The region divides broadly into a handful of distinct areas, each with its own character and price level. Below is a guide to the ones that attract most interest from overseas buyers.

The Mani

The Mani peninsula is the long finger of land that points south into the Mediterranean between the gulfs of Messinia and Lakonia. It’s dramatic country – bare rock, ancient olive trees, fortified villages and a coastline that swings between shingle coves and open sea. Writer Patrick Leigh Fermor settled here in the 1960s, building a house above the sea at Kalamitsi with his wife Joan. The house is now run by the Benaki Museum and open for tours; it’s become a draw for visitors in its own right.

Kardamyli, the village just up the coast, is the most well-known part of the western Mani and gets busy in summer. If you want somewhere quieter, the Lakonian (eastern) Mani – Areopoli, Gytheio, the deep south villages of Vathia and Gerolimenas – still has that sense of being on the edge of somewhere. The landscape is harsher, the villages smaller and the prices noticeably lower.

The Mani’s stone tower houses are what draw many buyers here. These tall, square structures were originally built for defence, and some date back centuries. A renovation project in the Lakonian Mani – a roofless or partially derelict tower – will typically ask €120,000-€250,000 (approximately £102,000-£212,000). Restored examples in good condition start at around €300,000, and the top end of the market for a fully renovated tower with sea views can reach well over €1 million.

Traditional stone village houses offer more choice at more accessible prices. Liveable properties in the Lakonian Mani often ask €85,000-€120,000 (£72,000-£102,000); in the western Mani villages, which attract more international interest, expect to pay €120,000-€350,000 for comparable quality. Newly built stone maisonettes – a popular option for buyers who want the Mani look without the renovation project – range widely, with prices in the western Mani running €350,000 upwards and going considerably higher for premium sea-view developments.

## Records shown
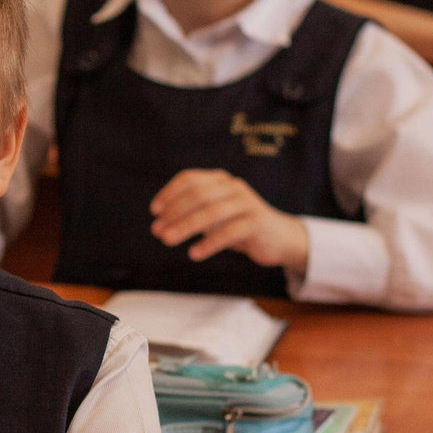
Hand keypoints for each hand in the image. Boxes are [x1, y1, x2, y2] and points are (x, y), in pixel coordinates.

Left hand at [150, 169, 310, 273]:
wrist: (278, 237)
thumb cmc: (238, 225)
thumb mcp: (214, 215)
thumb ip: (192, 214)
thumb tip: (160, 226)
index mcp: (220, 180)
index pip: (190, 179)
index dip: (170, 193)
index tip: (155, 211)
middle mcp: (233, 187)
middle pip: (198, 194)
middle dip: (174, 212)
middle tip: (157, 231)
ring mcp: (247, 203)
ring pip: (212, 212)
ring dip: (186, 226)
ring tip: (168, 240)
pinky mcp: (257, 222)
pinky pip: (230, 232)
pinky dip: (209, 243)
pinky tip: (194, 254)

## What you will do
1. In the text about the Mani, who now runs Patrick Leigh Fermor's house at Kalamitsi?
2. Please carry on the guide to buying property in the Mani from its last sentence.

## Answers per task
1. The Benaki Museum.

2.
One practical note: much of the Mani falls within designated traditional settlements, which means renovation permits can take six to 12 months and come with strict rules on materials and finishes. If you’re looking at anything that needs significant work, factor that into your planning from the start.

Gytheio

Gytheio is a working coastal town rather than a holiday resort, and it’s a better place to live for it. The harbour is active, the promenade has good tavernas and the town has enough going on that you won’t feel isolated in winter. It’s also the main gateway to the southern Mani, with easy access to beaches, walking trails and the Diros caves.

Property prices sit at the more affordable end of the Lakonian market. One-bedroom apartments in the town ask around €60,000-€95,000 (£51,000–£81,000); larger or newer properties with sea views typically run €200,000-€360,000. Detached houses on the outskirts and surrounding villages, often with gulf views, ask €220,000-£495,000 depending on size and condition.

The area around Gytheio is also home to one of Greece’s loggerhead sea turtle nesting beaches, which is worth knowing if conservation matters to you – there are local volunteer programmes you can get involved with once you’re settled.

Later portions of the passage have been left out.